From 1998, when Ralph purchased the newspaper, until 2007, he was a long–distance publisher, remaining in the Bay Area for his law practice. In 2007, he continued his law practice, but, thanks to technological advances, was able to communicate with clients and prepare for trials from his home in Angels Camp. Eventually, he reduced his law practice in order to focus on the newspaper and enjoy all the things he loved about small town life in the Sierra foothills. Ralph's involvement in the Mark Twain Symposium with Bob Trinchero and others was one of his great joys in Angels Camp.

An avid outdoorsman, Ralph was a runner and hiker for more than 50 years and a fisherman for almost as long. He was drawn to daring sports: hang gliding, mountain climbing, scuba and free-diving, whitewater rafting, and in his early days, motorcycle riding. He lived his last two-and-a-half years at his home on 12 acres of forest and beach on Whidbey Island, Washington. It was pure joy for him. He had become involved with an environmental organization, the Northwest Straits Foundation, whose goal is to protect and restore the health of the marine resources in that area.

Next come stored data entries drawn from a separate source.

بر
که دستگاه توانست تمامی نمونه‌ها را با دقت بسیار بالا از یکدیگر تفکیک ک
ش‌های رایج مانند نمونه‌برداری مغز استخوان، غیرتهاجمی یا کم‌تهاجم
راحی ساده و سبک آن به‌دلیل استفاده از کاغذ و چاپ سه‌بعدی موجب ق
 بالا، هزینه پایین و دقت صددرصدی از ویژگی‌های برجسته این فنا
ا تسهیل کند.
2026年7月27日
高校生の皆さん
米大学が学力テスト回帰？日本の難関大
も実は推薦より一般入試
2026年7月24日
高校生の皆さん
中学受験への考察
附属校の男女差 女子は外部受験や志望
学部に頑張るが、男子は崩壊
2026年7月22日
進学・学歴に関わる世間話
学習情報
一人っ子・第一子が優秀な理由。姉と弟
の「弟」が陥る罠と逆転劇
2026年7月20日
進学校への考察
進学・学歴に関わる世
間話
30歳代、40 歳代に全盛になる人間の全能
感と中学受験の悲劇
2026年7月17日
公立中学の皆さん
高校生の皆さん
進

Ralph passed away at his home on Oct. 4, 2022. He leaves behind his 100-year-old mother, Betty Lu Metzger; three brothers and a sister; his wife of 56 years, Claudia Alldredge; three children, Cynthia Shidner, Thomas Alldredge and Hannah Morris; and six grandchildren, Matthew, Yzolde, Hero, Ella, Liam and Nora.

He also leaves behind the staff at the Enterprise, who will carry on his legacy of upright journalism in the community that he so loved.

A vigil will be held at a later date, to be announced in the Calaveras Enterprise of San Andreas, California. Members of the community are invited to write Letters to the Editor in memory of Ralph.